Ecosyste.ms: Awesome

An open API service indexing awesome lists of open source software.

Awesome Lists | Featured Topics | Projects

https://github.com/arnetheduck/nlvm

LLVM-based compiler for the Nim language
https://github.com/arnetheduck/nlvm

compiler language llvm nim

Last synced: 6 days ago
JSON representation

LLVM-based compiler for the Nim language

Awesome Lists containing this project

README

        

# Introduction

[nlvm](https://github.com/arnetheduck/nlvm) (the nim-level virtual machine?)
is an [LLVM-based](http://llvm.org) compiler for the [Nim](http://nim-lang.org)
programming language.

From Nim's point of view, it's a backend just like C or JavaScript - from
LLVM's point of view, it's a language frontend that emits IR.

Questions, patches, improvement suggestions and reviews welcome. When
you find bugs, feel free to fix them as well :)

Fork and enjoy!

Jacek Sieka (arnetheduck on gmail point com)

# Features

`nlvm` works as a drop-in replacement for `nim` with the following notable differences:

* Fast compile times - no intermediate `C` compiler step
* DWARF ("zero-cost") exception handling
* High-quality `gdb`/`lldb` debug information with source stepping, type
information etc
* Smart code generation and optimisation
* LTO and whole-program optimisation out-of-the-box
* compiler-intrinsic guided optimisation for overflow checking, memory operations, exception handling
* heap allocation elision
* native constant initialization
* Native `wasm32` support with no extra tooling
* Native integrated fast linker (`lld`)
* Just-in-time execution and REPL (`nlvm r`) using the LLVM [ORCv2 JIT](https://llvm.org/docs/ORCv2.html)

Most things from `nim` work just fine (see the [porting guide](#porting-guide) below!):

* the same standard library is used
* similar command line options are supported (just change `nim` to `nlvm`!)
* `C` header files are not used - the declaration in the `.nim` file needs to be accurate

Test coverage is not too bad either:

* bootstrapping and compiling itself
* ~95% of all upstream tests - most failures can be traced to
the standard library and compiler relying on C implementation details - see
[skipped-tests.txt](skipped-tests.txt) for an updated list of issues
* compiling most applications
* platforms: linux/x86_64, wasm32 (pre-alpha!)
* majority of the nim standard library (the rest can be fixed easily -
requires upstream changes however)

How you could contribute:

* work on making [skipped-tests.txt](skipped-tests.txt) smaller
* improve platform support (`osx` and `windows` should be easy, `arm` would be
nice)

*TASKS FOR THIS EXERCISE*.
(a) Do these statements agree with the nlvm README? Answer yes or no for each, quoting the words of the README that decide it: (i) nlvm relies on C header files when compiling; (ii) nlvm passes roughly 95% of upstream tests; (iii) Windows is among the platforms the nlvm README lists as covered.
(b) Can you repeat the nlvm README word for word, starting at "Test coverage is" and ending at "upstream changes however)"?
(c) Could you go on with the nlvm README from where it stops?

*MATERIAL*.
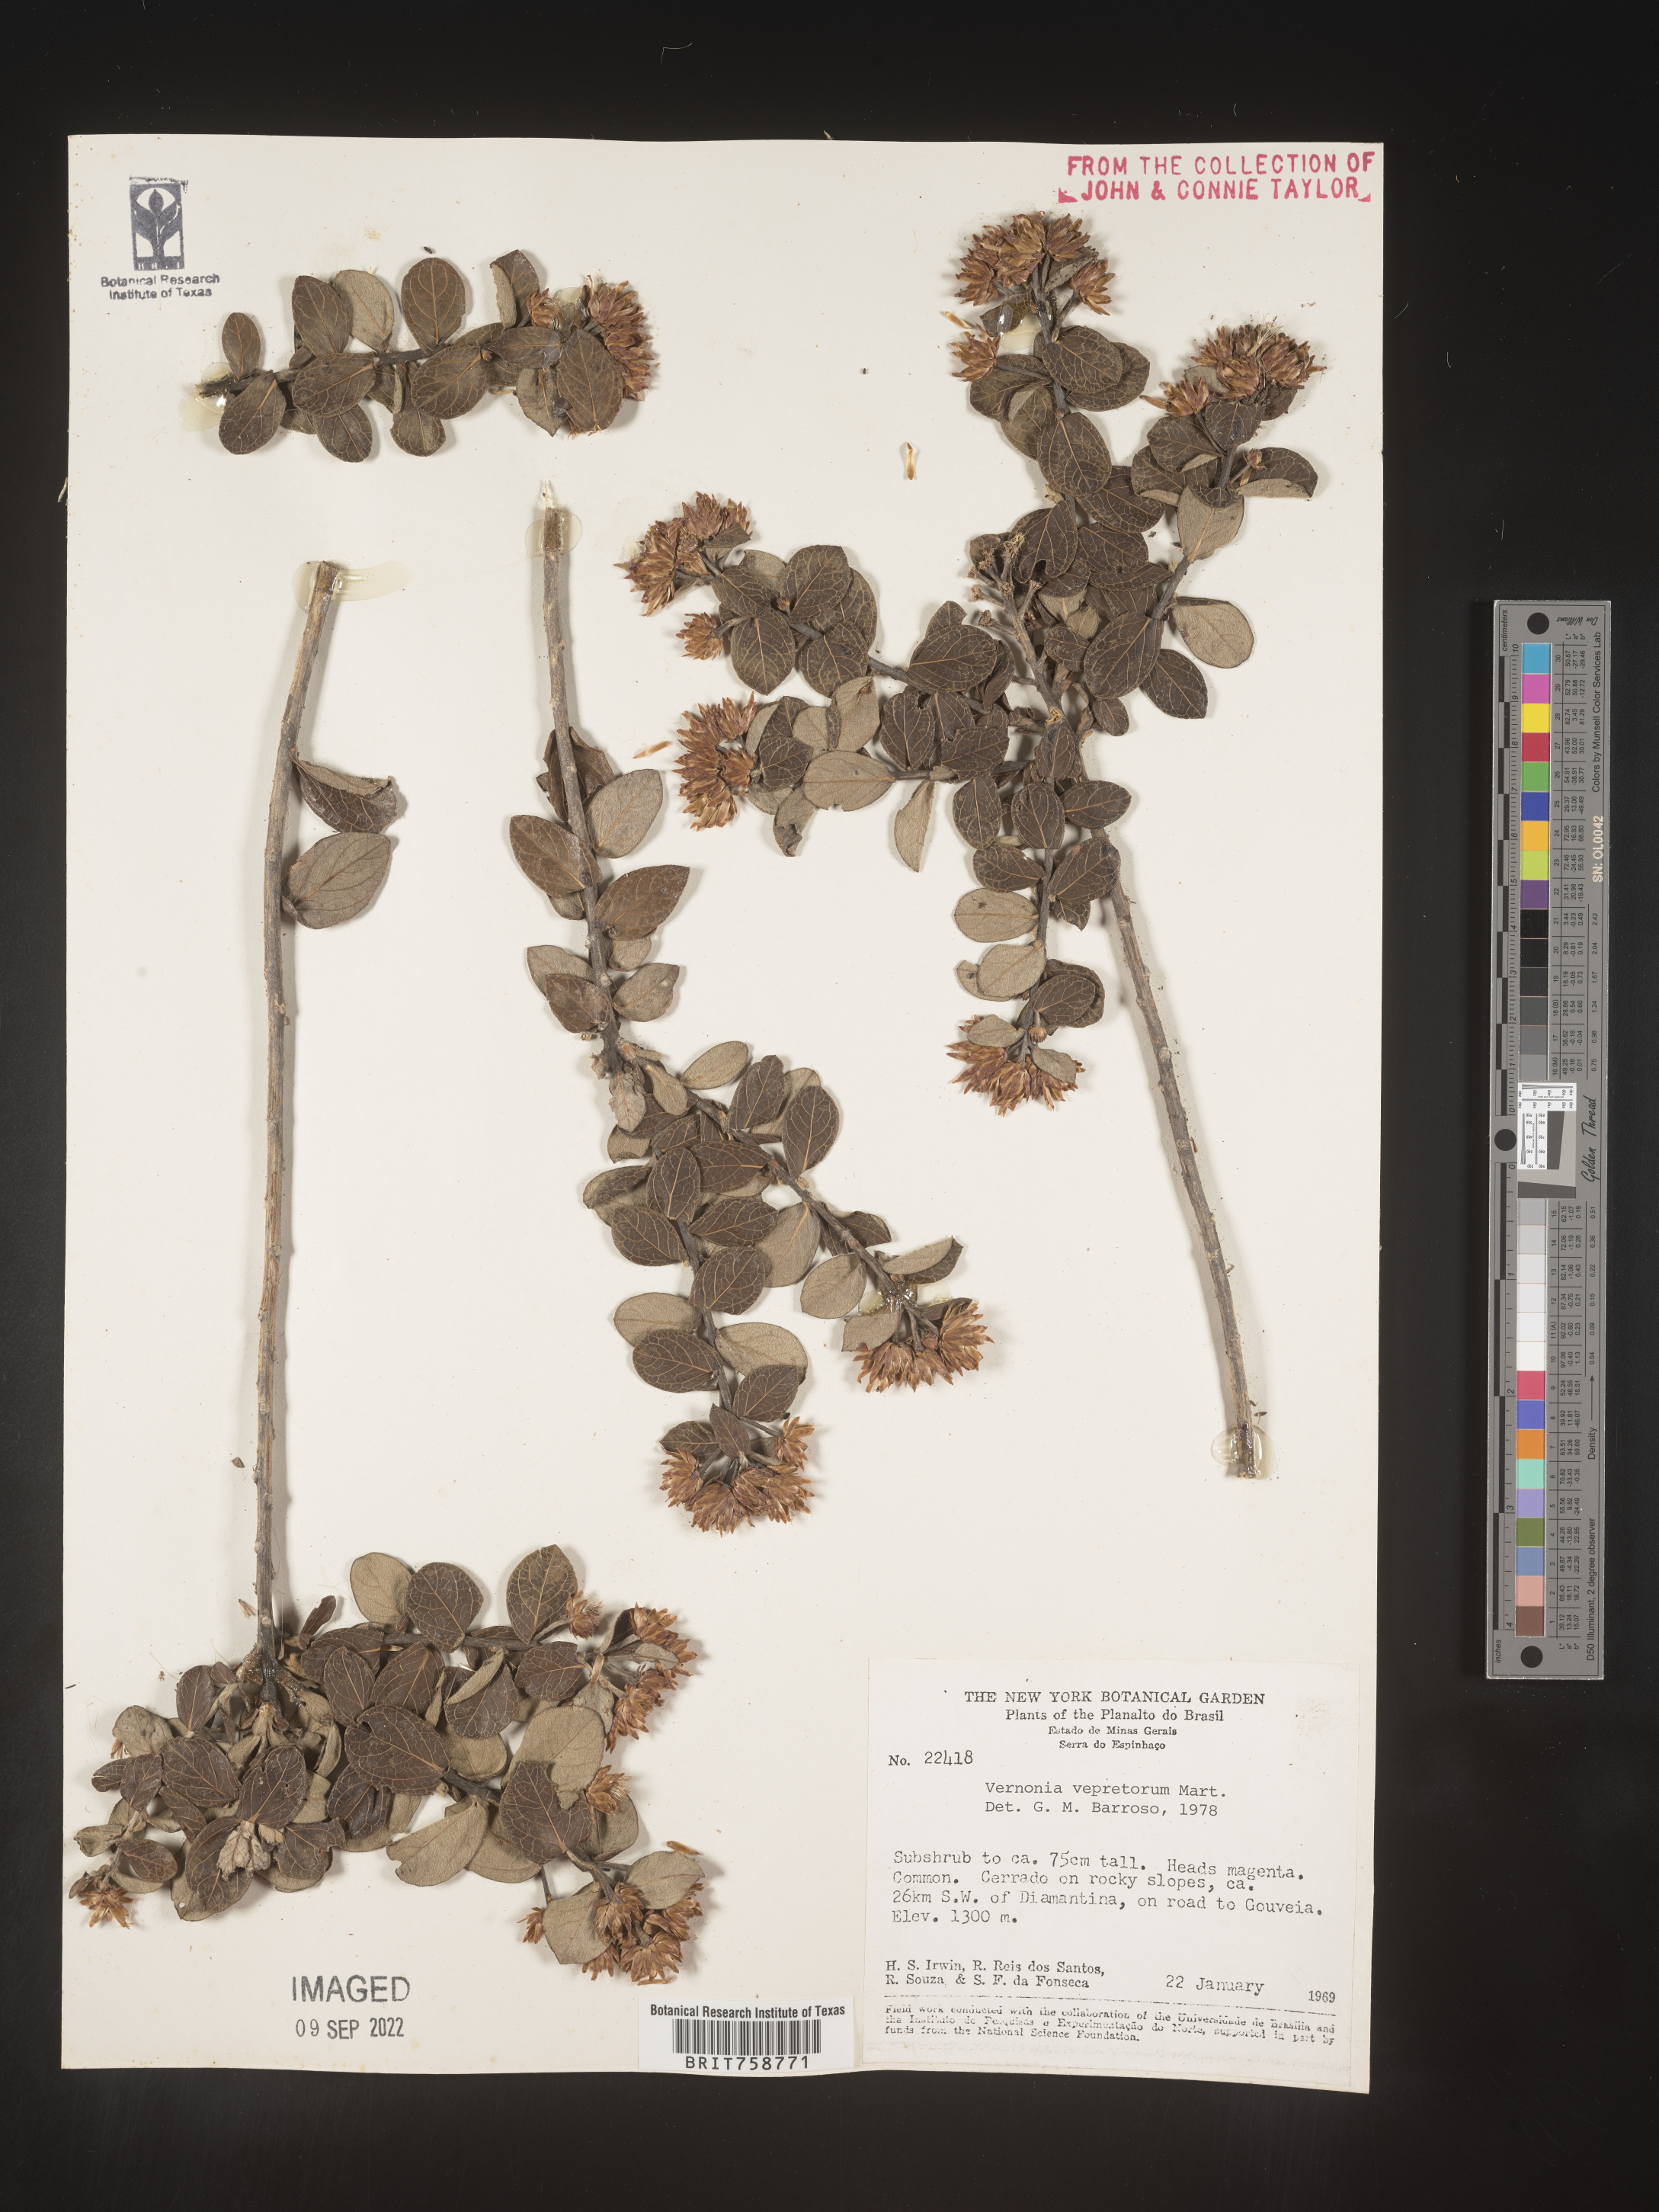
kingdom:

*ANSWERS BY TASK*.
(a)
(i) No: "`C` header files are not used - the declaration in the `.nim` file needs to be accurate"
(ii) Yes: "~95% of all upstream tests"
(iii) No: "platforms: linux/x86_64, wasm32 (pre-alpha!)"

(b)
Test coverage is not too bad either:

* bootstrapping and compiling itself
* ~95% of all upstream tests - most failures can be traced to
the standard library and compiler relying on C implementation details - see
[skipped-tests.txt](skipped-tests.txt) for an updated list of issues
* compiling most applications
* platforms: linux/x86_64, wasm32 (pre-alpha!)
* majority of the nim standard library (the rest can be fixed easily -
requires upstream changes however)

(c)
* help `nlvm` generate better IR - optimizations, builtins, exception handling..
* help upstream make std library smaller and more `nlvm`-compatible
* send me success stories :)
* leave the computer for a bit and do something real for your fellow earthlings

`nlvm` does _not_:

* understand `C` - as a consequence, `header`, `emit` and similar pragmas
will not work - neither will the fancy `importcpp`/`C++` features - see the [porting guide](#porting-guide) below!
* support all nim compiler flags and features - do file bugs for anything
useful that's missing

# Compile instructions

To do what I do, you will need:
* Linux
* A C/C++ compiler (ironically, I happen to use `gcc` most of the time)

Start with a clone:

cd $SRC
git clone https://github.com/arnetheduck/nlvm.git
cd nlvm && git submodule update --init

We will need a few development libraries installed, mainly due to how `nlvm`
processes library dependencies (see dynlib section below):

# Fedora
sudo dnf install pcre-devel openssl-devel sqlite-devel ninja-build cmake

# Debian, ubuntu etc
sudo apt-get install libpcre3-dev libssl-dev libsqlite3-dev ninja-build cmake

Compile `nlvm` (if needed, this will also build `nim` and `llvm`):

make

Compile with itself and compare:

make compare

Run test suite:

make test
make stats

You can link statically to LLVM to create a stand-alone binary - this will
use a more optimized version of LLVM as well, but takes longer to build:

make STATIC_LLVM=1

If you want a faster `nlvm`, you can also try the release build - it will be
called `nlvmr`:

make STATIC_LLVM=1 nlvmr

When you update `nlvm` from `git`, don't forget the submodule:

git pull && git submodule update

To build a docker image, use:

make docker

To run built `nlvm` docker image use:

docker run -v $(pwd):/code/ nlvm c -r /code/test.nim

# Compiling your code

On the command line, `nlvm` is mostly compatible with `nim`.

When compiling, `nlvm` will generate a single `.o` file with all code from your
project and link it using `$CC` - this helps it pick the right flags for
linking with the C library.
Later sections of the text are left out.